First, we can check to see if the data are stationary using acf() and pacf().

To decompose the processes at work in your time series, try the decompose() function. (Note: this is only useful for data seasonal data.)

decomp <- decompose(manu)


First, take a look at what this produces:
ls(decomp)
## [1] "figure"   "random"   "seasonal" "trend"    "type"     "x"

To get a look at what this produced:

plot(decomp)

If you like, you may remove one or more of the components above from the variable. The example below removes the random noise. In the example, I named the new version of the manufacturing time series “quiet.manu”. You may name it whatever you like.

Plot it to get a look at what this produces.

quiet.manu <- manu - decomp$random
plot.ts(quiet.manu)

Or, better yet, compare the two versions of the manufacturing series in a plot to see the differences.

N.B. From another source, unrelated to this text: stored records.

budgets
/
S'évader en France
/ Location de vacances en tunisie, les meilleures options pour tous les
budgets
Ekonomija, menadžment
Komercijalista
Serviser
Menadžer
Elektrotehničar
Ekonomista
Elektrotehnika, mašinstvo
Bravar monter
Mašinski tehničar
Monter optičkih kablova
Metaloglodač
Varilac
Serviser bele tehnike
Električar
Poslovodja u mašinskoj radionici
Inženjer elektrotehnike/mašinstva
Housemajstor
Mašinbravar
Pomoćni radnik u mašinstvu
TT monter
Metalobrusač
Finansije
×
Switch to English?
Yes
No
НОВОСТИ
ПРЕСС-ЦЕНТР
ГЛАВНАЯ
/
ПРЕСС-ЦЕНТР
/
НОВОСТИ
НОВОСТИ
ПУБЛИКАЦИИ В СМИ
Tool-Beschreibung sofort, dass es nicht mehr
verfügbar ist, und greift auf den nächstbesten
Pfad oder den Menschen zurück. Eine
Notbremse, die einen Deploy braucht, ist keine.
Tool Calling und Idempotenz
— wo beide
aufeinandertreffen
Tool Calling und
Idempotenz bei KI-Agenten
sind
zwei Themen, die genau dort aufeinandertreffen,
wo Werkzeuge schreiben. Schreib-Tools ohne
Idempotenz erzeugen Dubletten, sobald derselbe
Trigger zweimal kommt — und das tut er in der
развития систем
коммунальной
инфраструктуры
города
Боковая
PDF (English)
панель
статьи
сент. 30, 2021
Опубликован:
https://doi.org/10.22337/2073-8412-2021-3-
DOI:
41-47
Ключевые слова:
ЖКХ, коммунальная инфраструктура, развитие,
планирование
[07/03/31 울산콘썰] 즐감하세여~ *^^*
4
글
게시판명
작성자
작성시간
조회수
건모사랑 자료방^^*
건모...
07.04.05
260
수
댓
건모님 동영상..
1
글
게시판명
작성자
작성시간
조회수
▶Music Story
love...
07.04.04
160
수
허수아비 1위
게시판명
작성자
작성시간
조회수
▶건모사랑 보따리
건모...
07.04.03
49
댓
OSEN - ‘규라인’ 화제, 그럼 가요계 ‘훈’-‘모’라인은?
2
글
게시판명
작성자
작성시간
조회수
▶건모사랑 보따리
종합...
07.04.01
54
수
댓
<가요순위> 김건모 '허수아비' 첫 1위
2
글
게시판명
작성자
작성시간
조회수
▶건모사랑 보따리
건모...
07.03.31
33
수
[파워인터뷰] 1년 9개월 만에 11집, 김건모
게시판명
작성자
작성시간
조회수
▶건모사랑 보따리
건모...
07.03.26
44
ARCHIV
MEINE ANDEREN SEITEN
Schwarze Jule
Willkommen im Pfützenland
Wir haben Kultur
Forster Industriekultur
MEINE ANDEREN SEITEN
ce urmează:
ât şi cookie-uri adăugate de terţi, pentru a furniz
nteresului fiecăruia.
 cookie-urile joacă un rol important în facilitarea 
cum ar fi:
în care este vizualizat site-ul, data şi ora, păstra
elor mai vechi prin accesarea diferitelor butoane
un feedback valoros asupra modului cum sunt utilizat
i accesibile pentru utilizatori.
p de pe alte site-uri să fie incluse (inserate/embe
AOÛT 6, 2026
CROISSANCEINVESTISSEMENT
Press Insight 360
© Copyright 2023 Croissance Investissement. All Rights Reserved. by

quiet.manu <- manu - decomp$random
plot.ts(quiet.manu)
par(new=TRUE) # Lets you add more stuff to the plot
plot.ts(manu)
par(new=FALSE)


Options for quieting “noise”

You can still “smooth” the plotted data. This is a widely accepted method for quieting some of the noise in the graph and help expose more salient trends in the series. Here, we will smooth the line using the moving averages method. The SMA function in the “TTR” package will average observations over the past n observations (periods).

library(TTR)
## Warning: package 'TTR' was built under R version 3.4.3
manuMA3 <- SMA(manu, n=3) # calculate the moving average over 3 preceding periods
plot.ts(manuMA3)

Another approach is to use exponential smoothing.

Exponential smoothing is essentially the same as the moving average method above, but uses a weighted moving average, where the weights decrease as they get further from the timepoint of interest. Here, we will use the HoltWinters function in the R base package to smooth the series. The “beta” command controls exponential smoothing (if beta=FALSE, then the data will be smoothed. The gamma= command controls seasonality in your data. (If gamma=FALSE, then the data will be treated as non-seasonal.)

For more details: ?HoltWinters

manuEXS <- HoltWinters(manu, beta=FALSE, gamma=TRUE)
manuEXS
plot.ts(manuEXS$fitted)
# or 
plot(manuEXS)